With WMCAT over and my summer threatening to turn into autumn, I jumped into a couple of seasonal home projects. Number one was getting the pool open. That was easily accomplished by hiring a teenager to mop out the winter detritus and a pro to get all the mechanics going with all the proper maintenance tweaks that I otherwise might overlook. It always feels good to have a bubbling pool with clear water instead of a gaping hole littered with 8 months worth of tree debris. The second project was to finally convert that concrete, kidney-shaped, cracked wreck of a potential pond into a similar but functional pond that holds water, goldfish and maybe a turtle or two. I had attempted this a couple times before in previous using self conceived methods for patching cracks that seemed to make sense to a person who knows nothing about these sorts of things. This time, after powerwashing I invested in the over-priced pond-certified products that guarantee success; primarily, three coats of fish-safe, rubberized paint. It looked fantastic! But would it hold water? I could barely stand to wait the prescribed curing period.
The good news is that it holds water. The bad news is that it kills goldfish in relatively short order. I first tried three grocery store "feeder" goldfish. They cost 28 cents each but still they represented a life in my hands. They seemed so happy, exploring every inch of the pond, separating and regrouping in a mini-school. I watched them for a couple hours. After several hours break, I came back to find them all belly up. It was devastating! I talked to a friend who has worked in a pet store for 15 years and she offered to test the water. I brought in a sample and it passed all the tests with flying colors. We speculated that I might have gotten sick fish or maybe the city water was too fresh and full of chlorine, that now had clearly evaporated. She picked out 4, extra-healthy-looking and pretty "feeder" goldfish that I would be rescuing from a fate of being fed to pet piranhas. At the same time, Marlee brought home from school two large goldfish from her teacher's pond. They already had names so there was a bit of extra pressure there to succeed. This time, I followed a temperature adjusting procedure of floating the bags of water in the pond for 20 minutes. Once again, it was a joy to see them go from their claustrophobic little containers to the sprawling Ponderosa in my back yard. My friend Dave Hast was with me to witness. Four hours later, the little goldfish were dead. One more hour and the big ones were lying upside-down on the bottom. All I can figure is that the slotted concrete blocks i had placed in the bottom for raccoon shelter had been impregnated with some kind of poison during their tenure as lawn tripping hazards. So my plan is to pump out the water, remove the bricks, rinse out the pond, refill it, add some water plants and try again. Any fish lovers want to try and stop me?
I also accomplished my goal of getting my 83-year-old dad back on motorized wheels. We delivered a 50cc scooter to him and after a brief practice ride, followed him in a car to his local haunts. It felt like a success. His balance is still great and he can't get into too much trouble at a maximum of 25mph.

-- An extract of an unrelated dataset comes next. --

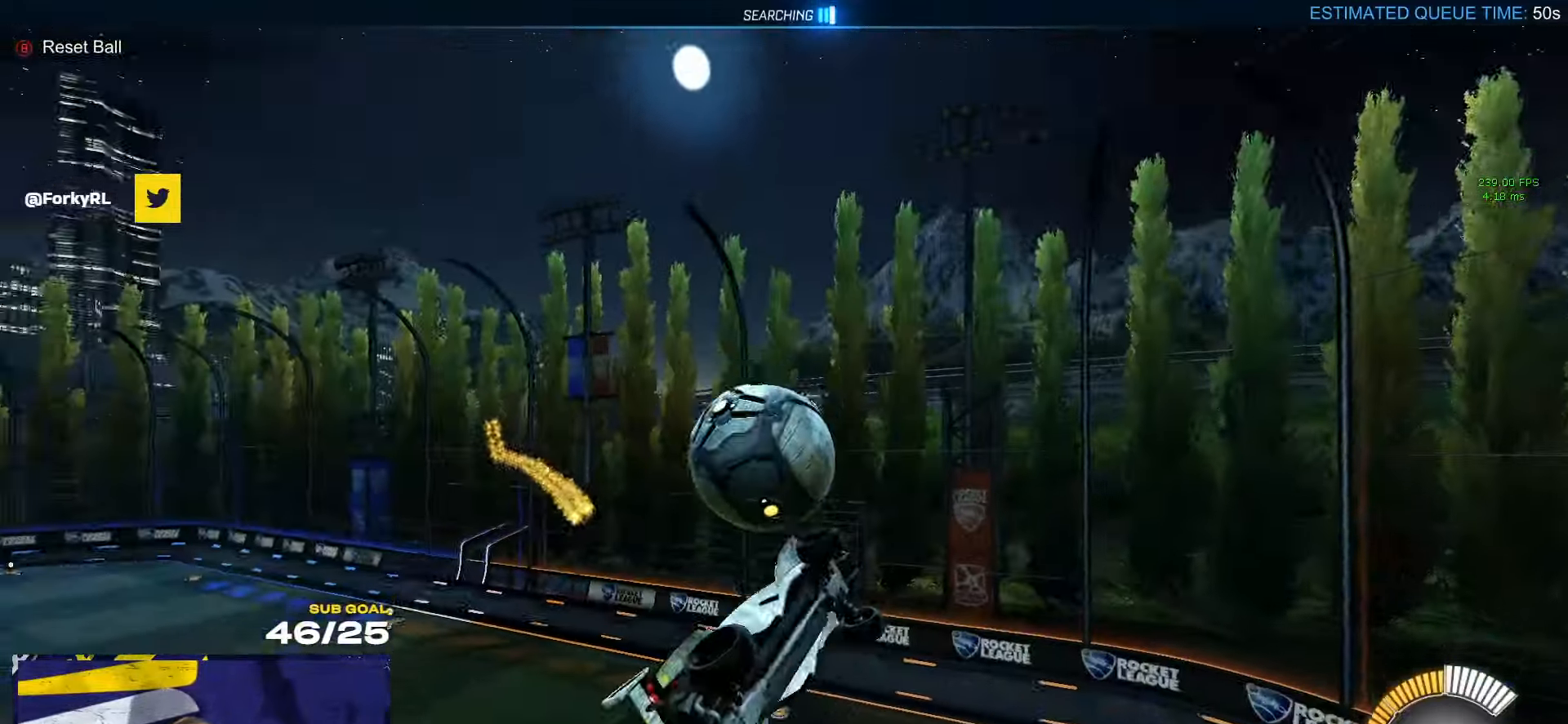
{"buttons": ["R2"], "left_stick": "down", "right_stick": "center", "events": [[67, "left_stick", "right"], [84, "R1", "down"], [250, "left_stick", "down"], [467, "R1", "up"]]}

Chemo continues to be a drag on my energy levels but I am grateful that the side effects are minimal. Blood platelet levels continue to drop but not to serious levels yet. One side-effect of that is that I am subject to bleeding and bruising. I have some pretty sweet bruises commensurate with my klutziness. I also have about 8 days where ice-cold food and beverages are somewhat uncomfortable. I'm seeking out as much cold beer or ice cream as possible for the remaining days before the next infusion. The nausea is only slight and I still have my glorious locks of hair and robust appetite.